Мы вышли из церкви и вернулись домой. Отец захотел, чтобы вместо церковного кладбища, где покоились предыдущие поколения семьи, надгробие установили в восточном углу Истаны. Я заранее приготовил большую деревянную шкатулку и теперь попросил Изабель, Эдварда и отца положить в нее что-нибудь, принадлежавшее Уильяму.

В том месте, над которым должно было быть установлено надгробие, выкопали яму. Прежде чем закрыть шкатулку, я положил в нее «лейку» Уильяма. И потом шкатулку осторожно, как младенца в колыбель, опустили в разверстую землю и засыпали. Я молча попрощался с братом.

Дед подошел к зятю. Двое мужчин посмотрели друг на друга.

– Теперь я наконец знаю, что вы почувствовали, когда она умерла, – сказал отец.

– Отцы не должны проходить через такое, – ответил старик.

Он обеспокоенно посмотрел на меня, и я чуть заметно кивнул, чтобы показать ему, что держусь.
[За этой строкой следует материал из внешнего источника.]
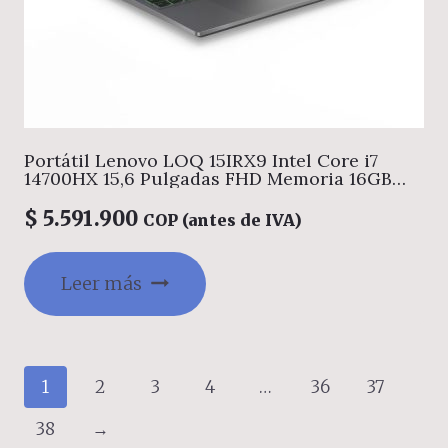
Portátil Lenovo LOQ 15IRX9 Intel Core i7
14700HX 15,6 Pulgadas FHD Memoria 16GB
Estado Solido 512GB Tarjeta de Video Nvidia
RTX 4060 8GB Windows 11 Home Color Gris.
$
5.591.900
COP (antes de IVA)
Leer más
1
2
3
4
…
36
37
38
→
Дед отошел от отца и сказал:

– Мне нужно вернуться в старый дом в Ипохе, чтобы сделать приготовления и найти безопасное убежище для прислуги.

– Сколько времени вас не будет?

– Не знаю.

– Вам будет непросто сюда вернуться, когда начнутся бои. – Мне хотелось, чтобы он остался со мной. – Вам правда не надо уезжать.

Он покачал головой:

– Если меня не будет в доме, ты знаешь, где меня искать. Я буду в безопасности.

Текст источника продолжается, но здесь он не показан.